Guatemala is al de grootste producent van suikerriet ten behoeve van bio-ethanol voor de Europese markt, en het land is nu ook op weg de grootste producent van palmolie in Midden-Amerika te worden. Ruwe palmolie wordt geëxporteerd om te voldoen aan de groeiende vraag naar biobrandstof in de VS en Europa.
Zo’n vijftien jaar geleden zijn de katoen-, bananen- en suikerproducenten begonnen over te schakelen op de uitheemse Afrikaanse oliepalm (Elaeis guineensis), speciaal geïntroduceerd voor de productie van de lucratieve palmolie, die na suiker en bananen nu tot de belangrijkste exportproducten van het land behoort.
Onder druk
‘De misstanden in de palmindustrie zijn legio’, zegt Fernando Ical van Action Aid. ‘Het werk op de palmplantages in de tropische hitte van Petén is loodzwaar, de producenten betalen een minimumloon naar eigen inzicht, betalen de vrouwen nog minder en laten kinderen meewerken.’ De plantages worden bewaakt door gewapende beveiligers.
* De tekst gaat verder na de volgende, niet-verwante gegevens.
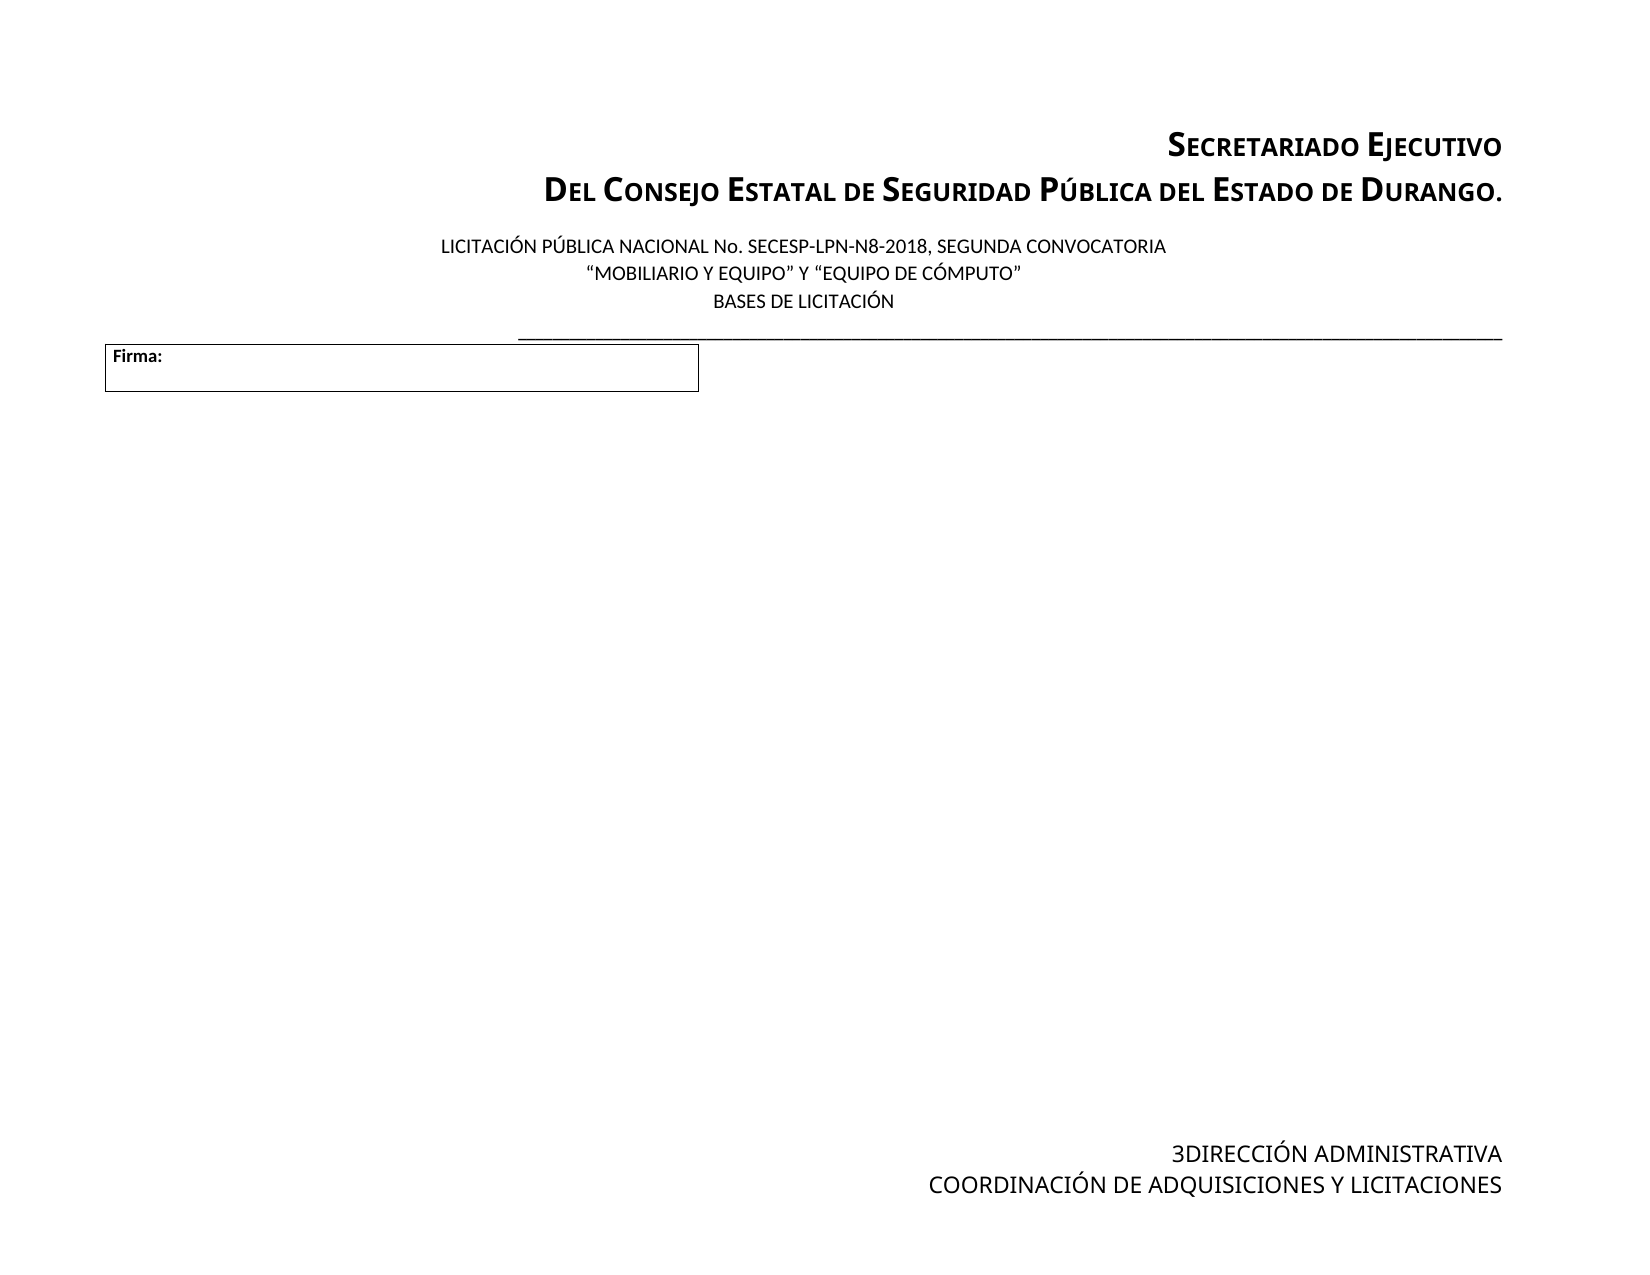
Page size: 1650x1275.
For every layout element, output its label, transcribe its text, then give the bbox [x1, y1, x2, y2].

Pottenkijkers worden niet geduld. Lokale boeren staan onder druk om hun stukjes land te verkopen.
Zoals Leona. Zij verkocht haar land tegen beter weten in. ‘De maïsoogst viel tegen en bovendien kon ik verderop een beter perceel huren.’ Verkopende landeigenaren worden vaak misleid met loze beloften van werk en huur van ‘rijke’ gronden. Met behulp van tussenpersonen komen na verkoop de stukjes land in handen van palmolieproducenten als NAISA en TIC Industrias. In andere gevallen huren de producenten percelen van boeren. De grond en de biodiversiteit raken echter onherstelbaar beschadigd door de monocultuur en het gebruik van ggo’s en pesticiden.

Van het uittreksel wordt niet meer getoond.